In merito a quest’ultimo punto, il Consiglio di Stato dà pertanto rilievo alle scelte pianificatorie che possono essere state operate anche in ordine a questa tipologia d’intervento, in quanto diversamente si consentirebbe di lasciare il regime giuridico di un fondo in una situazione di incertezza giuridica che ridonderebbe sulla capacità dell’amministrazione di programmare correttamente l’uso del territorio (“Ad esempio, in sede di approvazione di una variante generale allo strumento urbanistico, l’amministrazione non sarebbe certa di poter ritenere la volumetria rinveniente da demolizioni/crolli quale volumetria ancora “impegnata” o esistente, o, al contrario, non esistente e tale da poter essere eventualmente collocata su altri fondi”).

La tipologia di ristrutturazione che qui si sta considerando, in cui il legame di continuità tra l’edificio preesistente e quello ricostruito è fittizio, poiché frutto di una scelta assunta a posteriori, implica che la volumetria rinveniente dalla demolizione o dal crollo di un edificio si estingue, salvo “rivivere” nel momento in cui il privato manifesta concretamente, con la presentazione del titolo edilizio, l’intenzione di utilizzarla nuovamente.

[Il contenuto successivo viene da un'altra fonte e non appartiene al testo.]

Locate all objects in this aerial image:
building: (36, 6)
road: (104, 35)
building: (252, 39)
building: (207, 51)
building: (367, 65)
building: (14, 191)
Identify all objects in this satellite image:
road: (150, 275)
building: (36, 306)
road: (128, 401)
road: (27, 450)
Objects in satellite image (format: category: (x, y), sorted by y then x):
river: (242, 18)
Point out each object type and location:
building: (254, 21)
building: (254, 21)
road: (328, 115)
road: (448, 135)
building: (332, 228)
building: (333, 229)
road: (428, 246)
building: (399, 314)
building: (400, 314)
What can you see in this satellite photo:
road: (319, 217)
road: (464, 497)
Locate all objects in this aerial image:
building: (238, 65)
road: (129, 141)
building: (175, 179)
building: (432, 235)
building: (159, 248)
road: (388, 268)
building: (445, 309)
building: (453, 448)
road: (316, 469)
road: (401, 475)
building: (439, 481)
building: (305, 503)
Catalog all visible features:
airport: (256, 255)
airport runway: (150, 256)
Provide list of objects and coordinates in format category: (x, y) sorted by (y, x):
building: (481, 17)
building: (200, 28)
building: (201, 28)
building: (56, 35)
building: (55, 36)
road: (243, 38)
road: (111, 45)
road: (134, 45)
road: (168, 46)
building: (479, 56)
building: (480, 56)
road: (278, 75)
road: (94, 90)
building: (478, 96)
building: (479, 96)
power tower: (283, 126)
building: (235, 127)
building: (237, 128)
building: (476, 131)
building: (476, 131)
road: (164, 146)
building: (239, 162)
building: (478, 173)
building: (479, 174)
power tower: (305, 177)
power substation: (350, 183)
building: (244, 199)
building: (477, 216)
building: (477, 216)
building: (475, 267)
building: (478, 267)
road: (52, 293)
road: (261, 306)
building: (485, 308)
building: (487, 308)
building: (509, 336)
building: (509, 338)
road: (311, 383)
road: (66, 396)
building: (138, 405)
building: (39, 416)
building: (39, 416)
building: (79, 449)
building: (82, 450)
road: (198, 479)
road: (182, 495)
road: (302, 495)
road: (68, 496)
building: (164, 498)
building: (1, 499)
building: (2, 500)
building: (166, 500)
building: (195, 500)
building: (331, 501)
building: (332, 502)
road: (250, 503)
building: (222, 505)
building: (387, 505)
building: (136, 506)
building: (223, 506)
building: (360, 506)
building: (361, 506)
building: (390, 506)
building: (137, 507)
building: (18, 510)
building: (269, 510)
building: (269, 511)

Nella sostanza l’intervento integra una “nuova costruzione”,e l’inclusione di esso tra i casi di ristrutturazione edilizia incide unicamente sul regime autorizzatorio, potendo essere assentito con SCIA, e sul calcolo degli oneri collegati all’intervento.

Sempre secondo il Consiglio di Stato all’atto della sopravvenienza di nuove norme che precludano sul fondo la realizzazione di nuove costruzioni o di nuovi volumi, gli interventi di ristrutturazione in parola devono ritenersi preclusi, salvo che non siano specificamente fatti salvi dalle nuove norme, non potendo a tal fine considerarsi sufficiente il generico riferimento alla possibilità di effettuare interventi di ristrutturazione edilizia.

 

Conclusioni

Seppur l’interpretazione del Consiglio di Stato consenta di dare rilievo anche alle esigenze di una corretta programmazione del territorio, va tuttavia rilevato che siamo nuovamente innanzi ad un diritto c.d. “giurisprudenziale”, cui, in parte, deve essere imputata la responsabilità dei dubbi ed incertezze che frenano la tempestività amministrativa.

E’ infatti evidente che la norma in commento non pone alcun limite temporale tra demolizione e ricostruzione riconosciuto dalla giurisprudenza invece come rinvenibile nella disposizione transitoria relativa all’efficacia del DL 69/2013.

Come chiarito anche dallo stesso Consiglio di Stato (sez IV n 962/2023) nell’interpretazione ed applicazione della legge, il giudice pur dando vita al testo normativo ha quale compito essenziale quello di dipanare i dubbi interpretativi che ciascuna disposizione inevitabilmente solleva.

Tuttavia il problema è stabilire i limiti entro cui la discrezionalità dell’interprete può essere esercitata, impedendo che lo stesso assuma un ruolo creativo individuando, in luogo del legislatore ed in contrasto con il principio della divisione dei poteri, la regola del caso concreto e non si limiti a cercare il corretto significato di una disposizione normativa nell’ambito delle opzioni che il testo, nella semantica della lingua legale, consente.

Qualora poi la norma si ponga in conflitto con principi costituzionalmente garantiti lo stesso interprete dovrebbe astenersi dall’assestare l’interpretazione assumendo ciò che la legge non dice, avendo quale unica strada quella di sollevare la questione di legittimità costituzionale affinché, in esito all’illegittimità della disposizione stessa, si costringa il legislatore ad intervenire correggendo tale conflitto.